Page-level text extractions>
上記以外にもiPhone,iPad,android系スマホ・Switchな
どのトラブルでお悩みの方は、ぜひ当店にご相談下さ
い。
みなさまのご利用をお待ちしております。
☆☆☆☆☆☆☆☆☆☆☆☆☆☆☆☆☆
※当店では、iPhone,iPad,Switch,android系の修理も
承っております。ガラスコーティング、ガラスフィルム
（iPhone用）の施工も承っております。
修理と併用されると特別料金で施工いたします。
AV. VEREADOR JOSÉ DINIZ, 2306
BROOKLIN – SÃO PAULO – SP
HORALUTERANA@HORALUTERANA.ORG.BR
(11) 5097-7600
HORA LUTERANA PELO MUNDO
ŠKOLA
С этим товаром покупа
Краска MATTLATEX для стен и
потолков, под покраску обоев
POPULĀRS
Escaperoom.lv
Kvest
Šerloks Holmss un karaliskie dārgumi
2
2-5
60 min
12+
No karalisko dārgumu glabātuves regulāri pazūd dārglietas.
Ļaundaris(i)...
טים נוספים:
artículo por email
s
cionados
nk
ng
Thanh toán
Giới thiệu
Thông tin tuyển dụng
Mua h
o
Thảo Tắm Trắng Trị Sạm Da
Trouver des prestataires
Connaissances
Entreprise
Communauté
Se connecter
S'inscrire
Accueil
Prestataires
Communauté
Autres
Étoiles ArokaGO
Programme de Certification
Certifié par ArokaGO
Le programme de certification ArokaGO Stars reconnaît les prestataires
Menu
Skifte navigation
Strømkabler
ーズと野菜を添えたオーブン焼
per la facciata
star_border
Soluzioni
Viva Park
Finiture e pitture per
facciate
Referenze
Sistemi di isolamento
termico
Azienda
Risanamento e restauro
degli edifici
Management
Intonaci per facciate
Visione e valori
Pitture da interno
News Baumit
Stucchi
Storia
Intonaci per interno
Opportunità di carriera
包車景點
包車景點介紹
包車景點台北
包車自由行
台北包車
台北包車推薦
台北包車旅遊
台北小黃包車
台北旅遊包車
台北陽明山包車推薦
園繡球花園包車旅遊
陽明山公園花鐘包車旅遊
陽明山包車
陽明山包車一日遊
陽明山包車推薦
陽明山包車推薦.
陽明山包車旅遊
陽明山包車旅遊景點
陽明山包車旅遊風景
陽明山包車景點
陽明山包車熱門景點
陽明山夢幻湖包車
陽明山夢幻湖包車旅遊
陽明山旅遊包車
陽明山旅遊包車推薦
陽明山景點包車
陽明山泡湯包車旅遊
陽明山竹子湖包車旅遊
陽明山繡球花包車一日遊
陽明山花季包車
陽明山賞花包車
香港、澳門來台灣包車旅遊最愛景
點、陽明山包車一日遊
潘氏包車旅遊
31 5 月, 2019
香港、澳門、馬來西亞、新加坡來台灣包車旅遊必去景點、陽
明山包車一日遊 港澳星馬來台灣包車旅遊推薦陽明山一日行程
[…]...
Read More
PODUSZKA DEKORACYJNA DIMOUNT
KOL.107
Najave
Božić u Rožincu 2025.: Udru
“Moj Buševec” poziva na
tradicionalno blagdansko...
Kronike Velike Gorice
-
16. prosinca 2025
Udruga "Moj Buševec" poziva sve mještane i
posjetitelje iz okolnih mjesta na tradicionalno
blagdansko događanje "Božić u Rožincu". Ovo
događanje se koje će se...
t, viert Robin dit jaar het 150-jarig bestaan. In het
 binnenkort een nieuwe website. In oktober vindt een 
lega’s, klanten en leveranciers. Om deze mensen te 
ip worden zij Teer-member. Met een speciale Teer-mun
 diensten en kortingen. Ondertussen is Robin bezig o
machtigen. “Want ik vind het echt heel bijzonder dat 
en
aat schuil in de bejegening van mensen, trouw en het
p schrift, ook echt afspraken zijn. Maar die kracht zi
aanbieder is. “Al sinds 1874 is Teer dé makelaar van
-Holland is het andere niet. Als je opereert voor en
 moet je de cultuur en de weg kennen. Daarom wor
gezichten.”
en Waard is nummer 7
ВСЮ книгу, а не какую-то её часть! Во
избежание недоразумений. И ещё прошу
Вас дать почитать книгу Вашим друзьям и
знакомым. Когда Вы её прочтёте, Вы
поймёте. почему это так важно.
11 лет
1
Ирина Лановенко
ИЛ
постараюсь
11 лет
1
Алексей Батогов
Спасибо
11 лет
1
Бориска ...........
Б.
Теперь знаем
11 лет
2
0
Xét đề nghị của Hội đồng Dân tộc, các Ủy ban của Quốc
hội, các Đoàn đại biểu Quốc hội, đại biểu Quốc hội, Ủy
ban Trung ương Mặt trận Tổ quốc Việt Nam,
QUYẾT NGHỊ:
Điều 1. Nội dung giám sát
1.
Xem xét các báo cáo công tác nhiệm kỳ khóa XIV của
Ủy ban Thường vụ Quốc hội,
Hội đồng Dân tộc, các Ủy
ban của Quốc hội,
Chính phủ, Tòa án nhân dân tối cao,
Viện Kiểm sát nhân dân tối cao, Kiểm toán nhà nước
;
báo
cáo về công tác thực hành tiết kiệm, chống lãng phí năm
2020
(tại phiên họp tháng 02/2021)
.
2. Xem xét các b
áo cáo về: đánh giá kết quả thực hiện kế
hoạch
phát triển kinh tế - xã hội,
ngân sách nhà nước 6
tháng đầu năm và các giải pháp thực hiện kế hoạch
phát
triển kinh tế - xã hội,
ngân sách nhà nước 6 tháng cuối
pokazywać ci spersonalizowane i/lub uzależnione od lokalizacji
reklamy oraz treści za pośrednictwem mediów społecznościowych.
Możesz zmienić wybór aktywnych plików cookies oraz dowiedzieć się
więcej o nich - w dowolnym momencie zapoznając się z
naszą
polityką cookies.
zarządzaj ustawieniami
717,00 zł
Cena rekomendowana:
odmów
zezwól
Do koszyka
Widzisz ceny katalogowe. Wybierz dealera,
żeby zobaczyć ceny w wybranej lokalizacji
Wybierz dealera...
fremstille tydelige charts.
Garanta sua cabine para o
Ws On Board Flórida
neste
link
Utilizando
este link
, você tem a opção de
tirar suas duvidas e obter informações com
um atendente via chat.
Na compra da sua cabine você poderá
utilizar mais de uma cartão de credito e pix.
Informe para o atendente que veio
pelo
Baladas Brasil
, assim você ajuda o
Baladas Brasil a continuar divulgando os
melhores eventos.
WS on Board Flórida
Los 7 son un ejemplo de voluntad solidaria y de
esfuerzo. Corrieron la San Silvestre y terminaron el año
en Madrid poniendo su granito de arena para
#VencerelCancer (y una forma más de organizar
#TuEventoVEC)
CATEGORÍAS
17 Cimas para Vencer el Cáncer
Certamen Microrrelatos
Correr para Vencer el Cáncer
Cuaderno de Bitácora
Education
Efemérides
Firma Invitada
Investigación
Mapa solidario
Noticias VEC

How to complete this task> Write the records out once more. Change nothing.

Exercise solution>
上記以外にもiPhone,iPad,android系スマホ・Switchな
どのトラブルでお悩みの方は、ぜひ当店にご相談下さ
い。
みなさまのご利用をお待ちしております。
☆☆☆☆☆☆☆☆☆☆☆☆☆☆☆☆☆
※当店では、iPhone,iPad,Switch,android系の修理も
承っております。ガラスコーティング、ガラスフィルム
（iPhone用）の施工も承っております。
修理と併用されると特別料金で施工いたします。
AV. VEREADOR JOSÉ DINIZ, 2306
BROOKLIN – SÃO PAULO – SP
HORALUTERANA@HORALUTERANA.ORG.BR
(11) 5097-7600
HORA LUTERANA PELO MUNDO
ŠKOLA
С этим товаром покупа
Краска MATTLATEX для стен и
потолков, под покраску обоев
POPULĀRS
Escaperoom.lv
Kvest
Šerloks Holmss un karaliskie dārgumi
2
2-5
60 min
12+
No karalisko dārgumu glabātuves regulāri pazūd dārglietas.
Ļaundaris(i)...
טים נוספים:
artículo por email
s
cionados
nk
ng
Thanh toán
Giới thiệu
Thông tin tuyển dụng
Mua h
o
Thảo Tắm Trắng Trị Sạm Da
Trouver des prestataires
Connaissances
Entreprise
Communauté
Se connecter
S'inscrire
Accueil
Prestataires
Communauté
Autres
Étoiles ArokaGO
Programme de Certification
Certifié par ArokaGO
Le programme de certification ArokaGO Stars reconnaît les prestataires
Menu
Skifte navigation
Strømkabler
ーズと野菜を添えたオーブン焼
per la facciata
star_border
Soluzioni
Viva Park
Finiture e pitture per
facciate
Referenze
Sistemi di isolamento
termico
Azienda
Risanamento e restauro
degli edifici
Management
Intonaci per facciate
Visione e valori
Pitture da interno
News Baumit
Stucchi
Storia
Intonaci per interno
Opportunità di carriera
包車景點
包車景點介紹
包車景點台北
包車自由行
台北包車
台北包車推薦
台北包車旅遊
台北小黃包車
台北旅遊包車
台北陽明山包車推薦
園繡球花園包車旅遊
陽明山公園花鐘包車旅遊
陽明山包車
陽明山包車一日遊
陽明山包車推薦
陽明山包車推薦.
陽明山包車旅遊
陽明山包車旅遊景點
陽明山包車旅遊風景
陽明山包車景點
陽明山包車熱門景點
陽明山夢幻湖包車
陽明山夢幻湖包車旅遊
陽明山旅遊包車
陽明山旅遊包車推薦
陽明山景點包車
陽明山泡湯包車旅遊
陽明山竹子湖包車旅遊
陽明山繡球花包車一日遊
陽明山花季包車
陽明山賞花包車
香港、澳門來台灣包車旅遊最愛景
點、陽明山包車一日遊
潘氏包車旅遊
31 5 月, 2019
香港、澳門、馬來西亞、新加坡來台灣包車旅遊必去景點、陽
明山包車一日遊 港澳星馬來台灣包車旅遊推薦陽明山一日行程
[…]...
Read More
PODUSZKA DEKORACYJNA DIMOUNT
KOL.107
Najave
Božić u Rožincu 2025.: Udru
“Moj Buševec” poziva na
tradicionalno blagdansko...
Kronike Velike Gorice
-
16. prosinca 2025
Udruga "Moj Buševec" poziva sve mještane i
posjetitelje iz okolnih mjesta na tradicionalno
blagdansko događanje "Božić u Rožincu". Ovo
događanje se koje će se...
t, viert Robin dit jaar het 150-jarig bestaan. In het
 binnenkort een nieuwe website. In oktober vindt een 
lega’s, klanten en leveranciers. Om deze mensen te 
ip worden zij Teer-member. Met een speciale Teer-mun
 diensten en kortingen. Ondertussen is Robin bezig o
machtigen. “Want ik vind het echt heel bijzonder dat 
en
aat schuil in de bejegening van mensen, trouw en het
p schrift, ook echt afspraken zijn. Maar die kracht zi
aanbieder is. “Al sinds 1874 is Teer dé makelaar van
-Holland is het andere niet. Als je opereert voor en
 moet je de cultuur en de weg kennen. Daarom wor
gezichten.”
en Waard is nummer 7
ВСЮ книгу, а не какую-то её часть! Во
избежание недоразумений. И ещё прошу
Вас дать почитать книгу Вашим друзьям и
знакомым. Когда Вы её прочтёте, Вы
поймёте. почему это так важно.
11 лет
1
Ирина Лановенко
ИЛ
постараюсь
11 лет
1
Алексей Батогов
Спасибо
11 лет
1
Бориска ...........
Б.
Теперь знаем
11 лет
2
0
Xét đề nghị của Hội đồng Dân tộc, các Ủy ban của Quốc
hội, các Đoàn đại biểu Quốc hội, đại biểu Quốc hội, Ủy
ban Trung ương Mặt trận Tổ quốc Việt Nam,
QUYẾT NGHỊ:
Điều 1. Nội dung giám sát
1.
Xem xét các báo cáo công tác nhiệm kỳ khóa XIV của
Ủy ban Thường vụ Quốc hội,
Hội đồng Dân tộc, các Ủy
ban của Quốc hội,
Chính phủ, Tòa án nhân dân tối cao,
Viện Kiểm sát nhân dân tối cao, Kiểm toán nhà nước
;
báo
cáo về công tác thực hành tiết kiệm, chống lãng phí năm
2020
(tại phiên họp tháng 02/2021)
.
2. Xem xét các b
áo cáo về: đánh giá kết quả thực hiện kế
hoạch
phát triển kinh tế - xã hội,
ngân sách nhà nước 6
tháng đầu năm và các giải pháp thực hiện kế hoạch
phát
triển kinh tế - xã hội,
ngân sách nhà nước 6 tháng cuối
pokazywać ci spersonalizowane i/lub uzależnione od lokalizacji
reklamy oraz treści za pośrednictwem mediów społecznościowych.
Możesz zmienić wybór aktywnych plików cookies oraz dowiedzieć się
więcej o nich - w dowolnym momencie zapoznając się z
naszą
polityką cookies.
zarządzaj ustawieniami
717,00 zł
Cena rekomendowana:
odmów
zezwól
Do koszyka
Widzisz ceny katalogowe. Wybierz dealera,
żeby zobaczyć ceny w wybranej lokalizacji
Wybierz dealera...
fremstille tydelige charts.
Garanta sua cabine para o
Ws On Board Flórida
neste
link
Utilizando
este link
, você tem a opção de
tirar suas duvidas e obter informações com
um atendente via chat.
Na compra da sua cabine você poderá
utilizar mais de uma cartão de credito e pix.
Informe para o atendente que veio
pelo
Baladas Brasil
, assim você ajuda o
Baladas Brasil a continuar divulgando os
melhores eventos.
WS on Board Flórida
Los 7 son un ejemplo de voluntad solidaria y de
esfuerzo. Corrieron la San Silvestre y terminaron el año
en Madrid poniendo su granito de arena para
#VencerelCancer (y una forma más de organizar
#TuEventoVEC)
CATEGORÍAS
17 Cimas para Vencer el Cáncer
Certamen Microrrelatos
Correr para Vencer el Cáncer
Cuaderno de Bitácora
Education
Efemérides
Firma Invitada
Investigación
Mapa solidario
Noticias VEC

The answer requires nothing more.